Marines practice urban combat in 'shoothouse'
Stars and Stripes June 11, 2003
An eerie dust hangs in the air along the dark corridors of the shoothouse at Warrior Base, South Korea.
Ahead, inside small dark rooms along the corridor, armed and unarmed enemies lie in wait for the Marines who are on a mission to overtake them — ideally without getting shot.
It’s an exercise in urban warfare: “How to methodically — with limited casualties — secure a building,” explained Lt. Col. Dave Berger, battalion commander for the 3rd Battalion, 8th Marines. “It’s less a focus on blasting in.”
The training is called Military Operations on Urbanized Terrain, or MOUT, and is a response to the changing face of war, Berger said.
Recent conflicts, from Somalia to Iraq, increasingly have taken place in urban settings. In response, the U.S. military beefed up confined-space training two years ago, including MOUT training.
“It’s a very difficult and complex operation,” said Maj. Farrell Sullivan, Lima Company commander with the 3-8 Marines. “That’s why we spend as much time as possible training in urban terrain.”
It’s not always possible to get time in a shoothouse at many bases, however. “Just getting buildings to work in is difficult,” Sullivan added.
The Marines visiting Warrior Base, a few miles below North Korea, took advantage of the shoothouse there. It consists of small rooms connected by corridors with an open top for observers.
“It’s a lot more intense training,” said Cpl. Camden MacGregor, with Lima Company. “Overall, there’s so many things going on.”
The training involves a close space and restricted movement. Adding unarmed civilians to the mix kicks up the realism and intensity, he said.
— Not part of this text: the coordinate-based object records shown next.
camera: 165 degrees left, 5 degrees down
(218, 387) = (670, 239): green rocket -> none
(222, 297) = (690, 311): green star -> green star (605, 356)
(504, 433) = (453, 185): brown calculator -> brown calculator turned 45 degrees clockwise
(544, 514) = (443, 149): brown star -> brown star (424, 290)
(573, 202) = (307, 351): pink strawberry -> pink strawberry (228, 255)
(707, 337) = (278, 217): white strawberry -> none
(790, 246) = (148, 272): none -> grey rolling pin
“Your first instinct is to shoot,” MacGregor said. “You pretty much have to look at their hands” first to see if anyone in the room has a weapon.
“It’s not too physically challenging,” he added. “A lot of it is mental stress.”
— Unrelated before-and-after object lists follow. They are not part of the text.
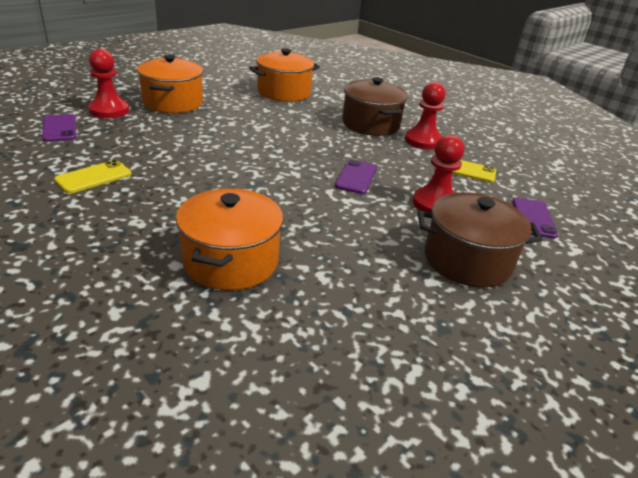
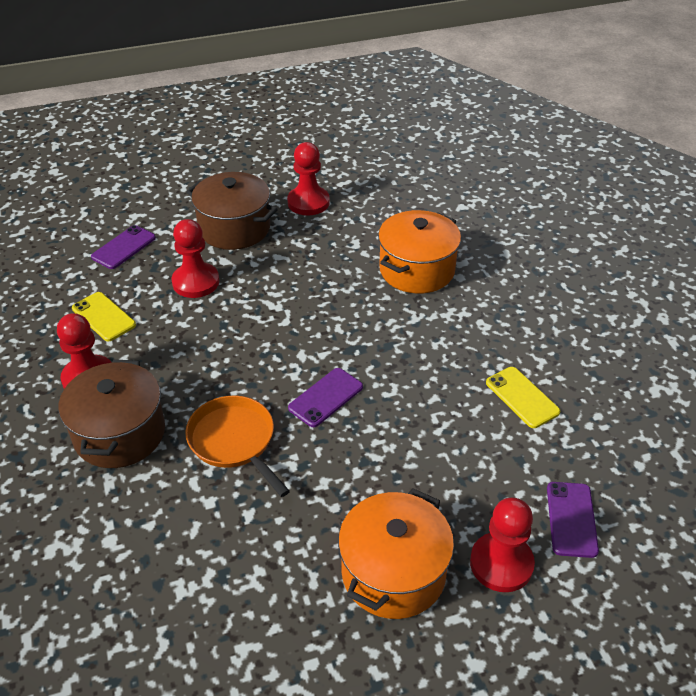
camera: 150 degrees left, 10 degrees up
(94, 177) = (522, 397): yellow phone -> yellow phone turned 75 degrees clockwise
(283, 92) = (176, 576): orange pot -> none
(300, 130) = (234, 441): none -> orange pan
(356, 177) = (239, 334): purple phone -> purple phone (326, 397)
(427, 319) = (308, 202): none -> red pawn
Lance Cpl. Stephen Steele, also with Lima Company, said he prefers MOUT training to field infantry training. The shoothouse is great practice for learning to differentiate armed enemies from unarmed ones quickly.
The Marines, working in pairs or small groups, go through the building room by room.
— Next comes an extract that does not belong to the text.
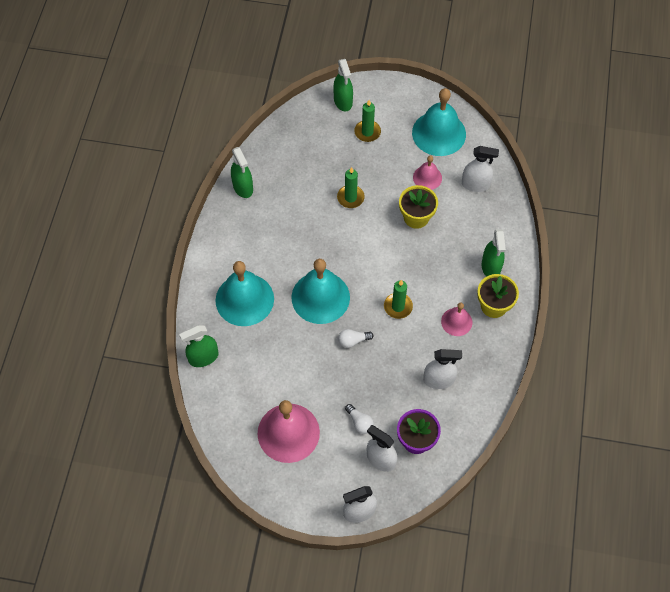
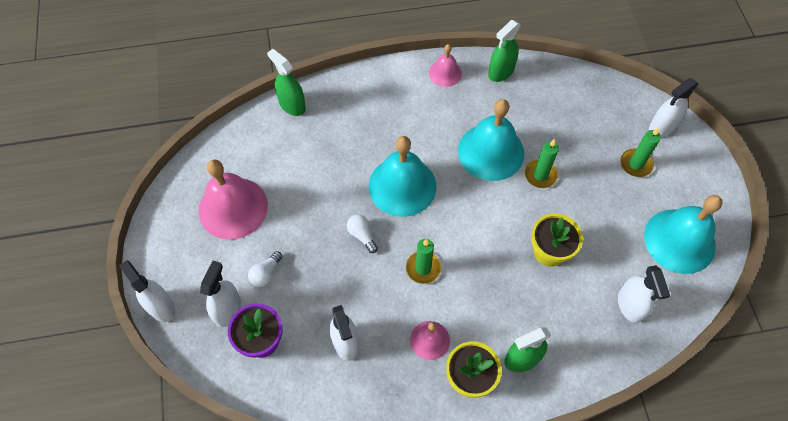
camera: 70 degrees right, 0 degrees up
(244, 299) = (370, 118): turquoise bell -> turquoise bell (491, 152)
(343, 101) = (662, 127): green spray bottle -> white spray bottle
(427, 177) = (610, 247): pink bell -> pink bell (445, 73)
“It’s a lot of teamwork,” Berger said. It’s also a lot of simple geometry, he added — Marines divide a space into segments and each group works to control its area of responsibility. The Marines drive any occupants into the corners, where they more easily can be watched or disarmed.
The exercise uses simunitions, ordinary weapons loaded with non-lethal projectiles similar to paintball rounds, that help make the training more realistic.
MacGregor said the shots sting and usually leave a welt. So, just like in real life, it’s much better to not get shot.
The 3-8 Marines, currently based at Camp Schwab, Okinawa, are in South Korea for a several-week combined exercise with a company of South Korean marines.